▶ _Supplied records_:
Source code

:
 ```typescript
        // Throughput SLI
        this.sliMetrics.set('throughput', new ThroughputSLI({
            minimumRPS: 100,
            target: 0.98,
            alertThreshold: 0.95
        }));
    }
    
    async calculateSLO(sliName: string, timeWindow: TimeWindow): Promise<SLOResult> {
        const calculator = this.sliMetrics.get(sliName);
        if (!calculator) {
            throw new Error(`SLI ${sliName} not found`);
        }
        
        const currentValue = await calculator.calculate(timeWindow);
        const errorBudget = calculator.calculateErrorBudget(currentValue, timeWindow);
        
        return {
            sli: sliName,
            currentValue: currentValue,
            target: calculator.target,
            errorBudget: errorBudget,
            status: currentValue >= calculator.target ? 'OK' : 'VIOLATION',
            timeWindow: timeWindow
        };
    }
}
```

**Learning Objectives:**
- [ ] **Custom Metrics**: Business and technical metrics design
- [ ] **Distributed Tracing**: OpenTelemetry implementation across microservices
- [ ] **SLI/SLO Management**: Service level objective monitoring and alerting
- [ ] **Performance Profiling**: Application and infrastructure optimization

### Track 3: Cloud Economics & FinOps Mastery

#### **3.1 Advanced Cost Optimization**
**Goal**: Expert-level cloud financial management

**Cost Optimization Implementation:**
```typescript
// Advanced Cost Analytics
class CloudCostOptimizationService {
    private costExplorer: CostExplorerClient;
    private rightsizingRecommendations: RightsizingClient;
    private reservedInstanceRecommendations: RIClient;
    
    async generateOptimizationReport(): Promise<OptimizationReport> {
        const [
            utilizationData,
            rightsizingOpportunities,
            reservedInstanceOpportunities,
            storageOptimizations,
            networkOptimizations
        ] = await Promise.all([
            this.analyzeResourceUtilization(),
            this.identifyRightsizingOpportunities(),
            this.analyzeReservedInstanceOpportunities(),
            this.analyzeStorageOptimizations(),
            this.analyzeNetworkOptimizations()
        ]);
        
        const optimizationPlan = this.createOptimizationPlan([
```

▶ _Your instructions_: Copy each entry exactly, with nothing added or dropped.

▶ _Task solution_:
Source code

:
 ```typescript
        // Throughput SLI
        this.sliMetrics.set('throughput', new ThroughputSLI({
            minimumRPS: 100,
            target: 0.98,
            alertThreshold: 0.95
        }));
    }
    
    async calculateSLO(sliName: string, timeWindow: TimeWindow): Promise<SLOResult> {
        const calculator = this.sliMetrics.get(sliName);
        if (!calculator) {
            throw new Error(`SLI ${sliName} not found`);
        }
        
        const currentValue = await calculator.calculate(timeWindow);
        const errorBudget = calculator.calculateErrorBudget(currentValue, timeWindow);
        
        return {
            sli: sliName,
            currentValue: currentValue,
            target: calculator.target,
            errorBudget: errorBudget,
            status: currentValue >= calculator.target ? 'OK' : 'VIOLATION',
            timeWindow: timeWindow
        };
    }
}
```

**Learning Objectives:**
- [ ] **Custom Metrics**: Business and technical metrics design
- [ ] **Distributed Tracing**: OpenTelemetry implementation across microservices
- [ ] **SLI/SLO Management**: Service level objective monitoring and alerting
- [ ] **Performance Profiling**: Application and infrastructure optimization

### Track 3: Cloud Economics & FinOps Mastery

#### **3.1 Advanced Cost Optimization**
**Goal**: Expert-level cloud financial management

**Cost Optimization Implementation:**
```typescript
// Advanced Cost Analytics
class CloudCostOptimizationService {
    private costExplorer: CostExplorerClient;
    private rightsizingRecommendations: RightsizingClient;
    private reservedInstanceRecommendations: RIClient;
    
    async generateOptimizationReport(): Promise<OptimizationReport> {
        const [
            utilizationData,
            rightsizingOpportunities,
            reservedInstanceOpportunities,
            storageOptimizations,
            networkOptimizations
        ] = await Promise.all([
            this.analyzeResourceUtilization(),
            this.identifyRightsizingOpportunities(),
            this.analyzeReservedInstanceOpportunities(),
            this.analyzeStorageOptimizations(),
            this.analyzeNetworkOptimizations()
        ]);
        
        const optimizationPlan = this.createOptimizationPlan([
```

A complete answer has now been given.